Time Warner stock surged 4% Tuesday after reports claimed activist investor Carl Icahn was building a stake in the content giant, even as Icahn denied he owned even a single Time Warner share.
Reports first surfaced in the New York Post, citing unnamed sources, that several activist investors were considering making a move on the company, including Corvex Management, a fund run by Icahn protégé Keith Meister. Other reports said Icahn himself was building a position in Time Warner, perhaps in a rerun of his 2006 takeover attempt of the company. Later today Icahn himself told CNBC that he did not own a single Time Warner share and was annoyed “that certain speculators use my name to make profits at the expense of other shareholders.”

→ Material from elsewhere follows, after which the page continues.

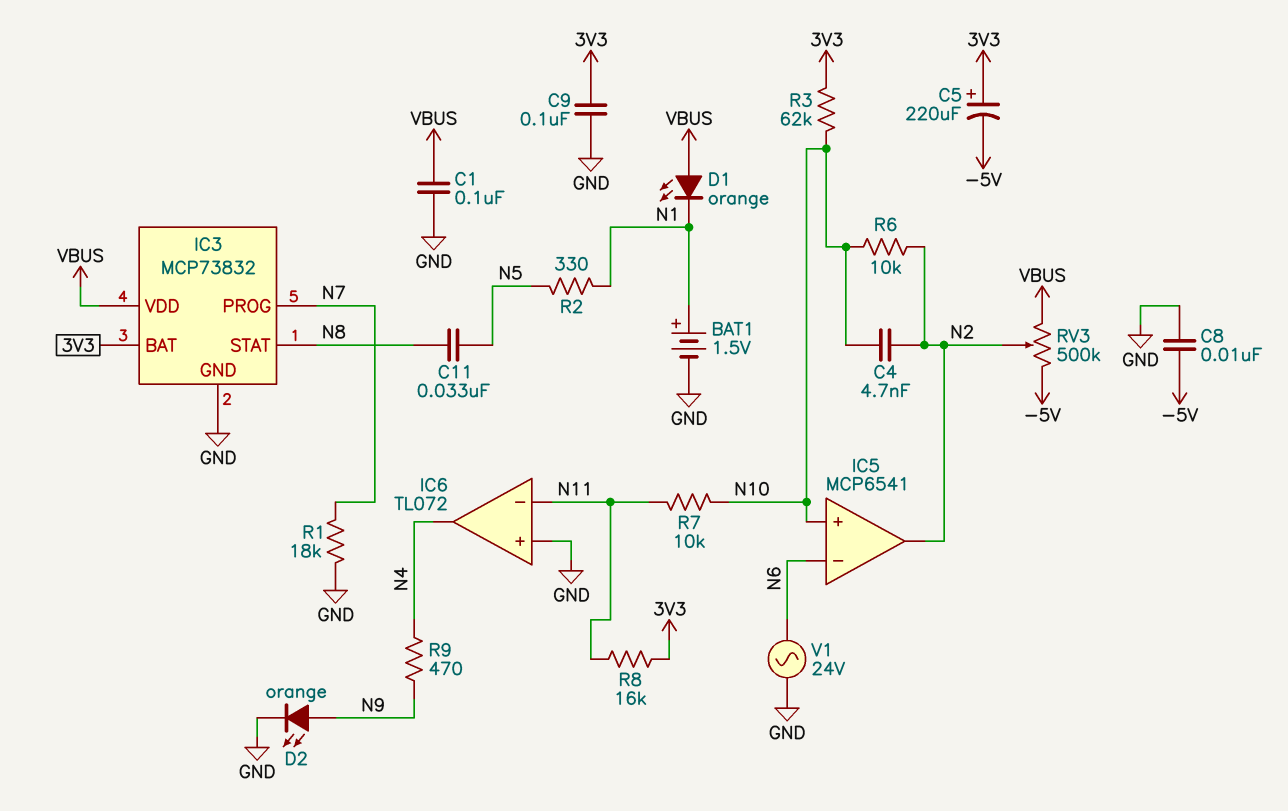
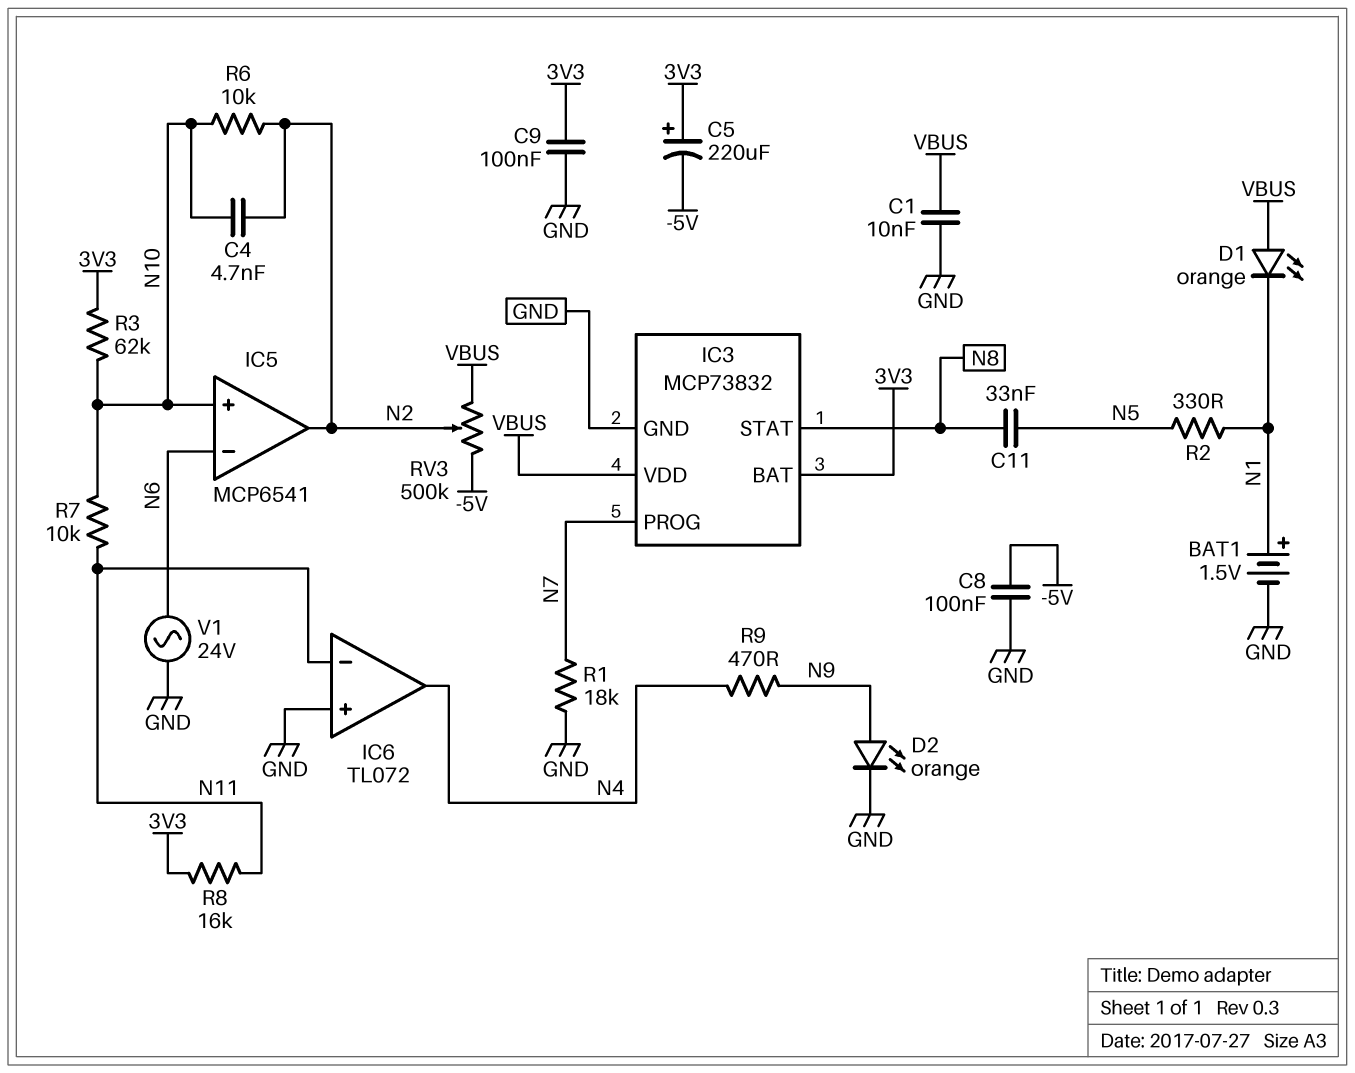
C1: 100nF (GND, VBUS) -> 10nF (GND, VBUS)
C8: 10nF (-5V, GND) -> 100nF (-5V, GND)

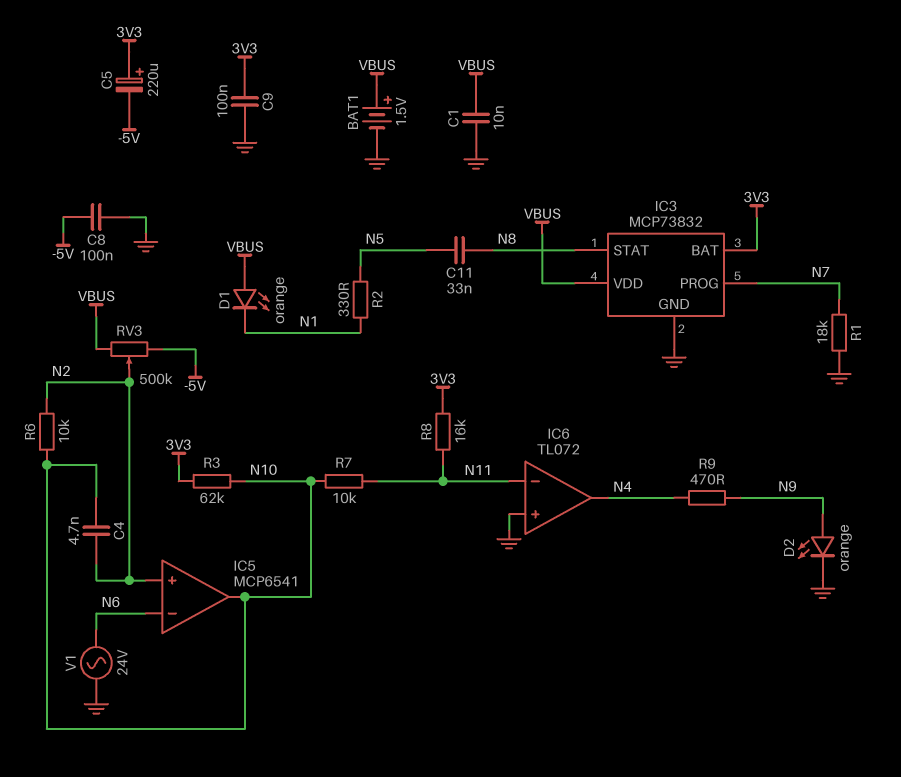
BAT1: 1.5V (plus N1, minus GND) -> 1.5V (plus VBUS, minus GND)
IC5 pin in+: N10 -> N2
IC5 pin out: N2 -> N10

Time Warner declined comment.
The media giant has been the focus of intense takeover speculation over the past several weeks. The stock declined about 24% in 2015 along with the rest of the programming sector, as cord-cutting, cord shaving and lower ratings have cut into revenue.
The last time the company’s stock was in a tailspin, it attracted the attention of 21st Century Fox, which launched an unsuccessful $80 billion bid for the company.

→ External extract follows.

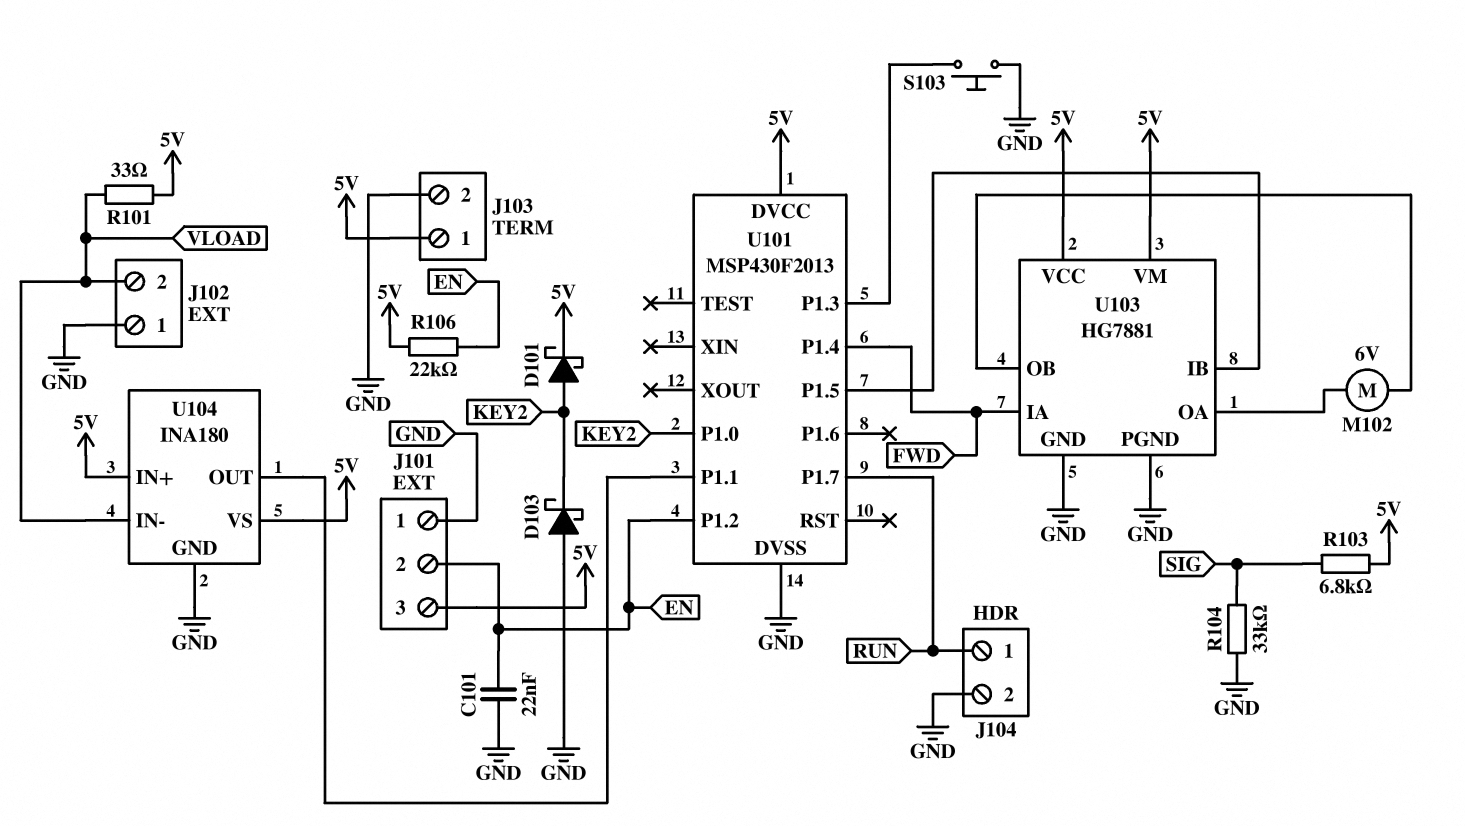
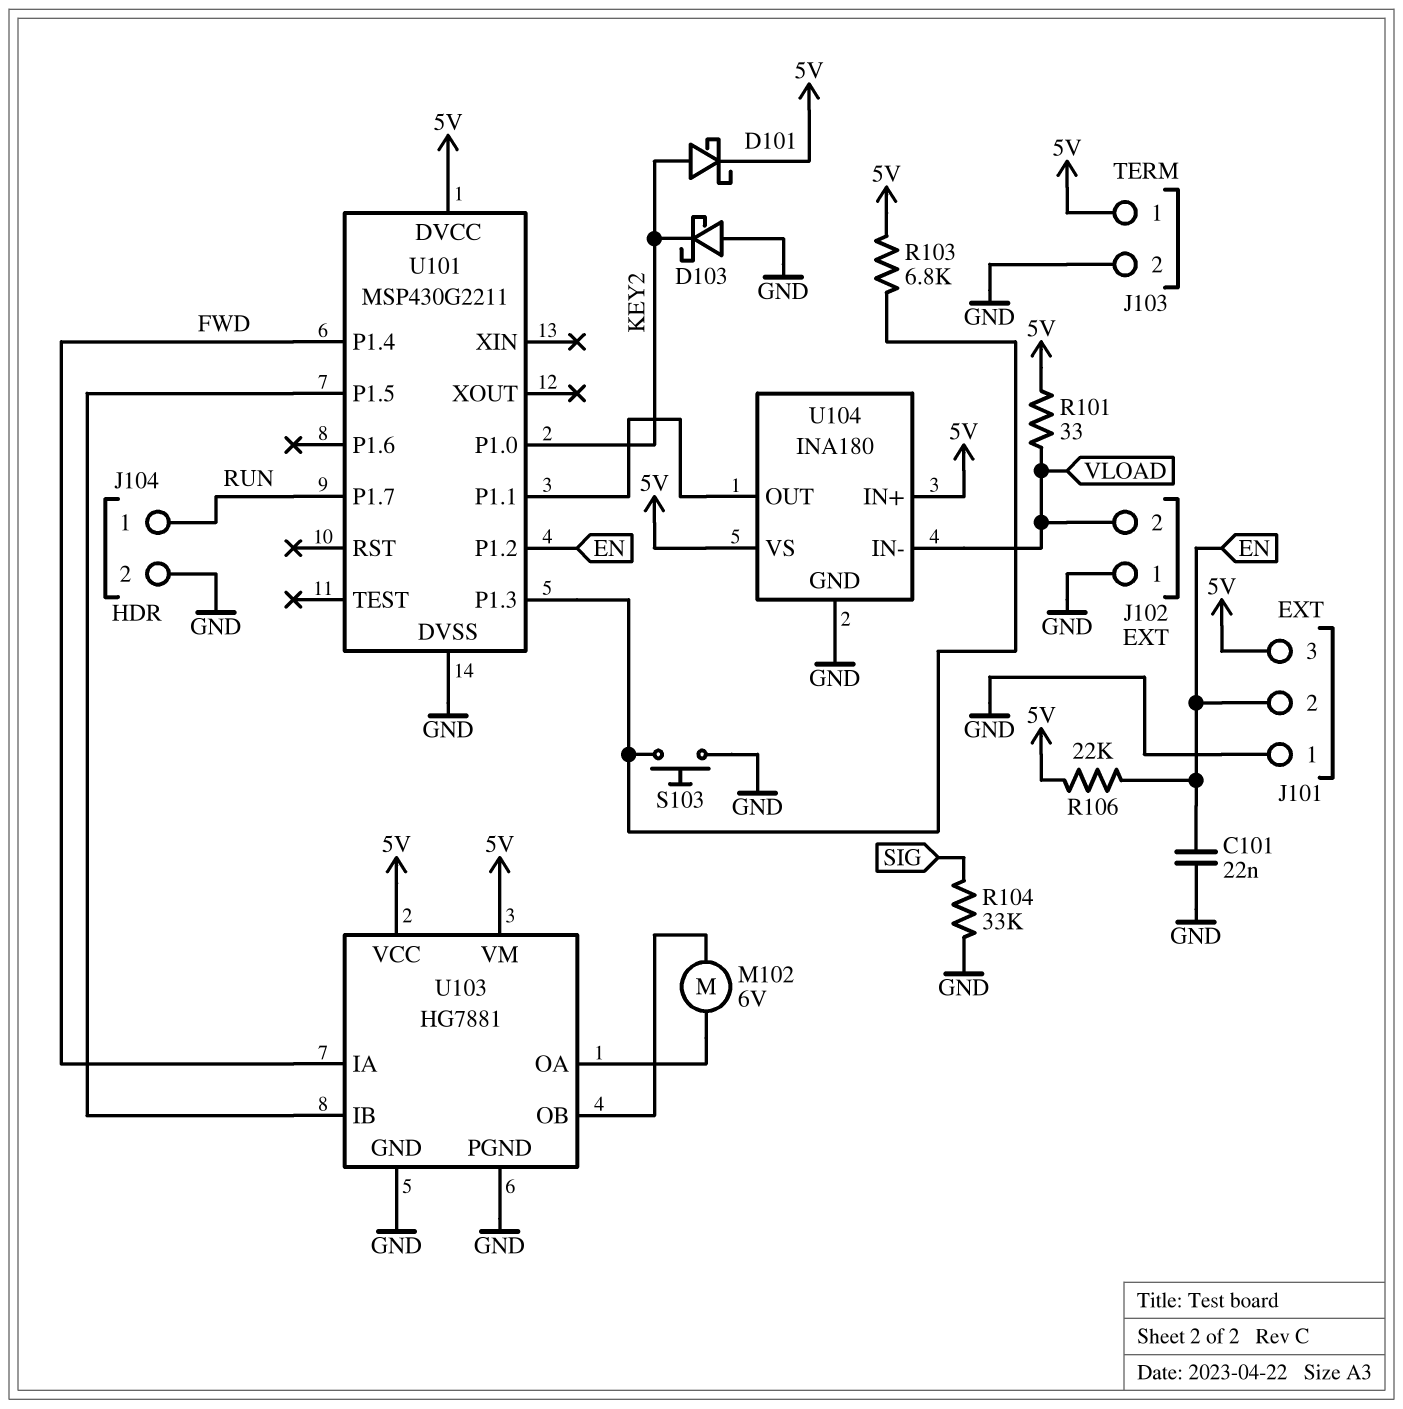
R103: 6.8k (5V, SIG) -> 6.8k (5V, U101/P1.3)
U101: MSP430F2013 -> MSP430G2211

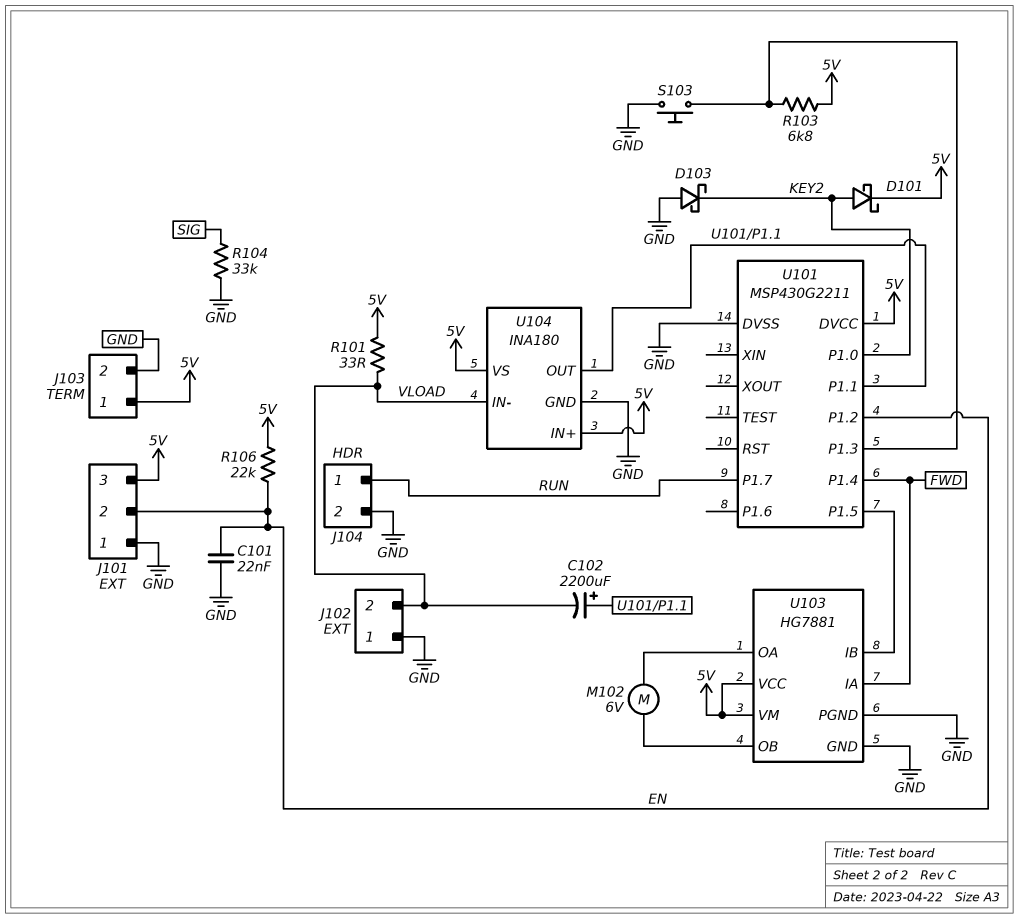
C102: none -> 2200uF (plus U101/P1.1, minus VLOAD)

While Time Warner was successful in beating back those advances, some reports suggest that some investors believe spinning off its HBO unit would unlock value akin to subscription video on demand giant Netflix. Netflix stock more than doubled in 2015 and is off to a strong start this year, up about 2% since the beginning of the year.
But others have noted that an HBO spinoff won’t necessarily reap the same gains because it isn’t growing as fast as Netflix.
Time Warner shares were up as much as 4.1% ($2.83 each) in earlier trading Tuesday to $72.44 per share. The stock closed at $71.09 each, up 2.1% or $1.48 per share.